At the core of Trump’s success — and at the heart of Brexit — is the fact that for years now, the political establishments of many of our most progressive societies have ignored the realities of how decreasing living standards, stagnant wages and growing inequalities make people feel.

THE MAJORITY of Trump’s support came from white men. He did especially well among those without college degrees.

In America, more women than men now graduate from college. Many vocations traditionally linked to women, such as nursing, teaching and social work, have an increasing demand, whereas in the past 25 years, vocations traditionally associated with men have seen downward turns. Demand for manufacturing, for instance, has fallen by 30 per cent.

Is it any wonder that Trump’s rallying call “Make America Great Again” hit the spot with men who crave the days an unskilled manufacturing job could support a family?

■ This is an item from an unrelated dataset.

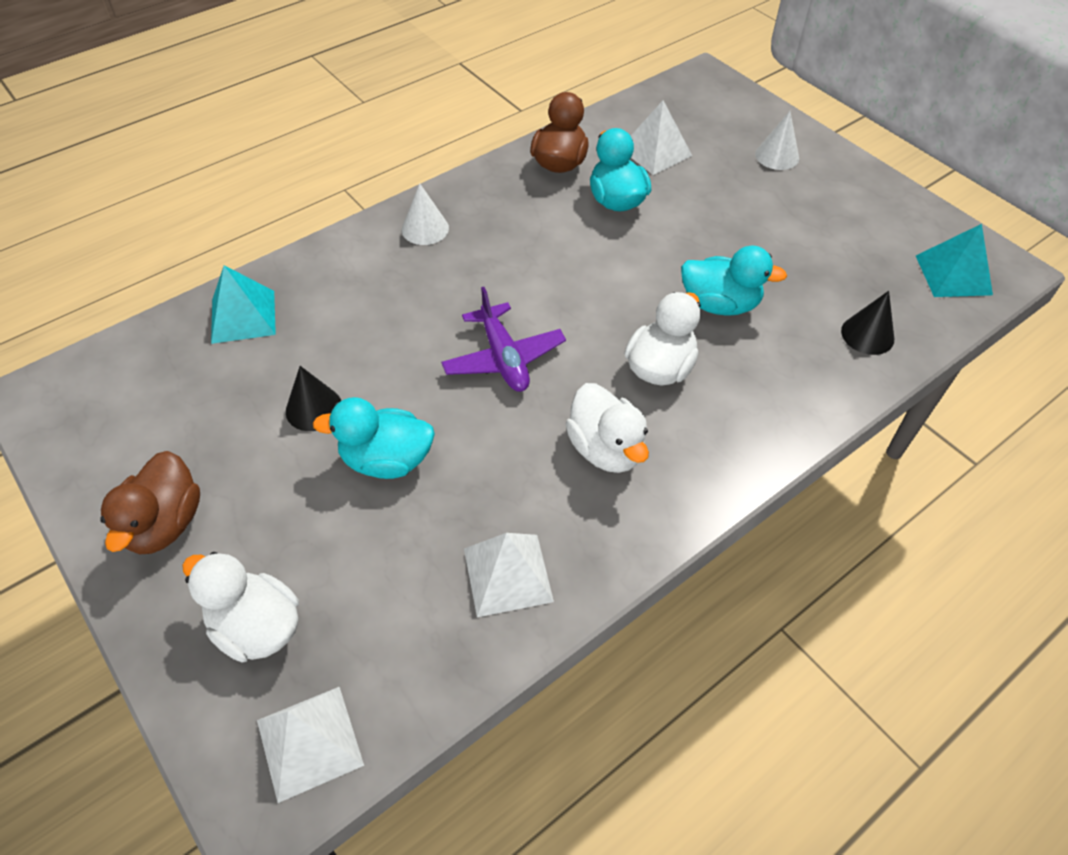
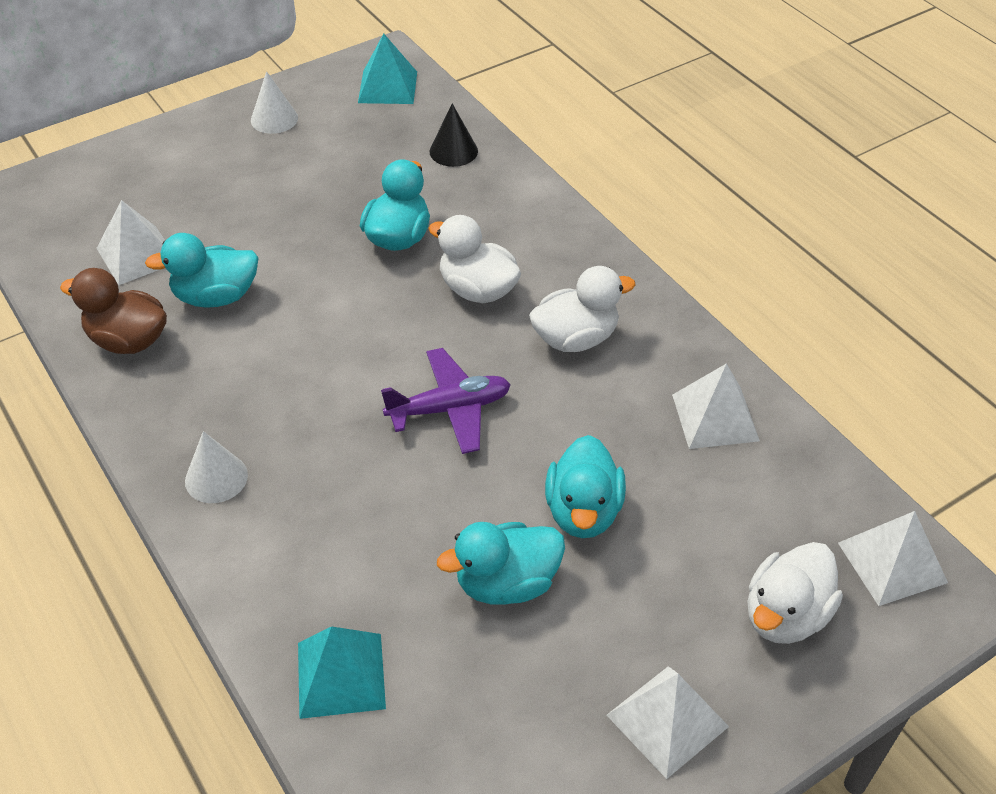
camera: 85 degrees left, 5 degrees down
brown duck [101,451,200,554] -> white pyramid [607,666,729,779]
black cone [286,366,341,431] -> turquoise duck [437,522,565,604]
white cone [755,111,799,170] -> white cone moved to [251,71,298,134]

In Britain, too, successive governments have placed boundaries in the way of social mobility and told us we must work harder. You want to go to university? Pay for it. You want to save money for a house? You’ll have to wait. You want to retire at 60? Keep working. Life feels like it’s getting harder? Blame immigrants, European regulation, Muslims. In fact, anyone but the government.

Wherever there is social deprivation, the likes of Trump and Nigel Farage are on hand to serve up someone or something to blame, like a dystopian cussing match that serves only to soothe with simplistic promises and people to point at. Remember the £350m Brexit was going to free up for the NHS? In 2016, too many of us have lapped up these lies as a perceived rebellion against the system.

Professor Paul Whitely collates data on political party membership in Britain and norms in political opinion. He suggests that, globally, we are seeing an appetite for more radical political solutions. If the European referendum result and Trump’s victory haven’t convinced you, just look at the rise of Marine Le Pen’s Front National in France. “Voters are not asking themselves: ‘where is this candidate on the left-right dimension?’ he explains. “They are asking: ‘is this politician saying something which is going to help deal with my problems?’”

Trump, Brexit the rise of the left in Greece and Jeremy Corbyn’s election and re-election as Labour leader are important examples. We crave new solutions because the old ones aren’t working. Yet there remains a middle England so stuck in its ways, it refuses to acknowledge this shifting dynamic. For a year now I’ve listened to people explain that they can’t back Corbyn even though they think he’s principled and honest and like his values because “he’s not the type to win an election.”

The same mindset may have championed Hillary Clinton over Bernie Sanders in the Democratic primaries because she was seen as more electable. We know now how that worked out.

There will be pain in this new politics. For decades, many of us have had to choose between one beige politician and another, separated only by semantics and micro-degrees of policy. There is the emergence of genuine possibility now. Less polished, more radical. It’s wonderful. It’s also terrifying.

Many of us believed that, for the most part, our battles had been won. This year has shown us this isn’t true. If you’re angry about rising xenophobia in Britain, white supremacists in the White House, constantly being told to work harder for less, know this: these things are linked by a system that is not working for enough people and things will change if enough people want them to.

It’s about critical mass. The direction of change will be decided by those brave enough to push for the society they want to live in. The one thing above all else that 2016 has revealed is that almost anything is possible.